• [VORLIEGENDER TEXT]
-- -- --

Dass die Richtung stimme, könne man auch sehen, wenn man die Anzahl der Anrufe bei der Gesundheitsnummer 1450 betrachte, so Anschober. Dort solle man sich nur melden, wenn man Symptome habe. „In der Vergangenheit waren wir bei 20.000 bis 30.000 Anrufen, jetzt sind wir täglich circa bei 3.200 Anrufen“, sagte der Gesundheitsminister.

Behördliche Definition der Risikogruppen ausständig

Die behördlichen Definitionen der Risikogruppen sind laut Anschober unterdessen fast fertig. „Jetzt geht es um Umsetzungsschritte. Wie kommen wir zu diesen Personen?“, sagte er. In der nächsten Woche sollen die – laut einem Artikel der „Salzburger Nachrichten“ („SN“) bis zu 100.000 – Betroffenen direkt informiert werden.

Jener Fachbeirat, der anhand von Vorerkrankungen festlegen sollte, welche Arbeitnehmerinnen und Arbeitnehmer ein besonders hohes Krankheitsrisiko haben, sei mittlerweile „im Wesentlichen mit der Arbeit fertig“, so Anschober. Nun gehe es um konkrete Anweisungen für den Gesundheitssektor. „Wie schaut zum Beispiel eine Checkliste für die Mediziner und Medizinerinnen, für die niedergelassenen Ärzte aus, damit sie dann entscheiden können: Soll diese betroffene Person eine Freistellung oder Homeoffice oder andere Schutzmöglichkeiten im Betrieb erhalten?“

Dieser Prozess sei noch im Laufen, sagte Anschober. „Ich bin sehr, sehr zuversichtlich, dass wir den Zeithorizont, den wir uns vorgenommen haben, dass es nämlich nächste Woche die Information der betroffenen Personen direkt gibt, einhalten können.“ Laut dem „SN“-Artikel sind die verwendeten Kriterien letztlich sehr eng gefasst. In erster Linie gehe es um „Krebspatienten mit Chemotherapien und Personen, die unter einer Immunsuppression leiden“.

-- -- --

• [DATENAUSZÜGE]
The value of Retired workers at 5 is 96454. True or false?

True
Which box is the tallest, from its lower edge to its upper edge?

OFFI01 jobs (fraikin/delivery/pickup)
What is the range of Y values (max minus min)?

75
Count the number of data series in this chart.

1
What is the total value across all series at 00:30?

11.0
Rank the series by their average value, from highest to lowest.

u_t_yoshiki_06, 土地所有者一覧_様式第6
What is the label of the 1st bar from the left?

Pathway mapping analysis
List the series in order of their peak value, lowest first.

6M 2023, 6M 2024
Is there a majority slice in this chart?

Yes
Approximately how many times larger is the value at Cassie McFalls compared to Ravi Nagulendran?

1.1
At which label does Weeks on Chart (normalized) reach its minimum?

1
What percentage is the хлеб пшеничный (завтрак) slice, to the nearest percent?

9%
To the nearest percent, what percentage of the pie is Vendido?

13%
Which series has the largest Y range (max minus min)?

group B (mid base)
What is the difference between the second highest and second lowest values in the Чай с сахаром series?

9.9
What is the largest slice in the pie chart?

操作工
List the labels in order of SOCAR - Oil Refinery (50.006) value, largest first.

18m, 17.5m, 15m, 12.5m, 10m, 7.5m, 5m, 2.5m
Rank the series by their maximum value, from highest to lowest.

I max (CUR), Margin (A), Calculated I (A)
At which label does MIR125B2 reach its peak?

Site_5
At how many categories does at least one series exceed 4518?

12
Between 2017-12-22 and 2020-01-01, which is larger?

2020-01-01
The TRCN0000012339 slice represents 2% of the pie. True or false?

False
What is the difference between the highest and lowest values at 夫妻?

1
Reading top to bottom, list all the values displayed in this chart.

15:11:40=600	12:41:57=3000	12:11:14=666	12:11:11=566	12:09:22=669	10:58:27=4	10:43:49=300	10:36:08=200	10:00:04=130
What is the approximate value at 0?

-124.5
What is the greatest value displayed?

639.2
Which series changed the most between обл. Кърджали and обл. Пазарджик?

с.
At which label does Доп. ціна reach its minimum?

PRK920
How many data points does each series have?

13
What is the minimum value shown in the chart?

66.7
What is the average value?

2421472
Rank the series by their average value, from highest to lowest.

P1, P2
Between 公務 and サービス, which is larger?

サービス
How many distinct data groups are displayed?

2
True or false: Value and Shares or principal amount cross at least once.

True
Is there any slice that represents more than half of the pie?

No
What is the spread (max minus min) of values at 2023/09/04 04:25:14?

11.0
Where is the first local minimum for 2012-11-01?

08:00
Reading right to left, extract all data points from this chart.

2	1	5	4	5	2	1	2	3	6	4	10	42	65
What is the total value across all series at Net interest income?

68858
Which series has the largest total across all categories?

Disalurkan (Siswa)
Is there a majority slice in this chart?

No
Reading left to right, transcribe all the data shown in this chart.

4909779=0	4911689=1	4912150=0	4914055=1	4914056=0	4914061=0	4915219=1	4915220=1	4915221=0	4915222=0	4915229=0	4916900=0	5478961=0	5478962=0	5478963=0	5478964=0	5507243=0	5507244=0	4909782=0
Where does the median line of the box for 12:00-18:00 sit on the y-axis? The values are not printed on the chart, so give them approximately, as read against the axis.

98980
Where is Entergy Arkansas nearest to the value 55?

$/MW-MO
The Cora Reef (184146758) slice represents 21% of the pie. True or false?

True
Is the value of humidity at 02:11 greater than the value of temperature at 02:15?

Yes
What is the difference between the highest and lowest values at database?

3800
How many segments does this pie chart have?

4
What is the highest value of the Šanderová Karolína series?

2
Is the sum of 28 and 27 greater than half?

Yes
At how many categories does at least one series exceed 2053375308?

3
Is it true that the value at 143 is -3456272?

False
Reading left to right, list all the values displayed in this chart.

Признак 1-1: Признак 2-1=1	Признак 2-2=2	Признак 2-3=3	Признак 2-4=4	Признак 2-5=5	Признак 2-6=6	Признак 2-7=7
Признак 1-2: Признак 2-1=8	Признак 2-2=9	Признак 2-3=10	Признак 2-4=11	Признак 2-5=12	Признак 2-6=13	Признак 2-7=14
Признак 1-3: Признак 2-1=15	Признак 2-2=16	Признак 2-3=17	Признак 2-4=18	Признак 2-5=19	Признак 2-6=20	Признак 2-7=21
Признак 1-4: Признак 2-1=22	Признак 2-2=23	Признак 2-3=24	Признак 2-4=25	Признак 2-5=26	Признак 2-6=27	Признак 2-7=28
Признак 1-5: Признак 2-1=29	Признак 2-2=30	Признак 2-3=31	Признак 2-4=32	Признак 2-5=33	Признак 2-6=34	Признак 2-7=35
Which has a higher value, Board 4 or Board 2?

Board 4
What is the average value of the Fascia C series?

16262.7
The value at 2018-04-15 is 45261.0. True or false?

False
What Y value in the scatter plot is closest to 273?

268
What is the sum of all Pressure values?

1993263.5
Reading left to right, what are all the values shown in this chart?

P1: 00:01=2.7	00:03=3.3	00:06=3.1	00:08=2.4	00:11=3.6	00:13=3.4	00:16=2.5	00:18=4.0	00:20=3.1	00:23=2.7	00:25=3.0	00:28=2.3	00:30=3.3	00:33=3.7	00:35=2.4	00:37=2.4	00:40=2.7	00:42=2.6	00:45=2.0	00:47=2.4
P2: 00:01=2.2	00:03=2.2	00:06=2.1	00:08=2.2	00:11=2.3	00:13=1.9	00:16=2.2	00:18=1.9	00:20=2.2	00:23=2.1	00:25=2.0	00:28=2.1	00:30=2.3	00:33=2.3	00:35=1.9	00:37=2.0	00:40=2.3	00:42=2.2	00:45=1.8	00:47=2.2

-- -- --

Schreiben Sie aus dem obigen Text über die Risikogruppen den Abschnitt von „Die behördlichen Definitionen“ bis einschließlich „direkt informiert werden.“ wortgetreu ab.

• [ERGEBNIS DER ÜBUNG]
Die behördlichen Definitionen der Risikogruppen sind laut Anschober unterdessen fast fertig. „Jetzt geht es um Umsetzungsschritte. Wie kommen wir zu diesen Personen?“, sagte er. In der nächsten Woche sollen die – laut einem Artikel der „Salzburger Nachrichten“ („SN“) bis zu 100.000 – Betroffenen direkt informiert werden.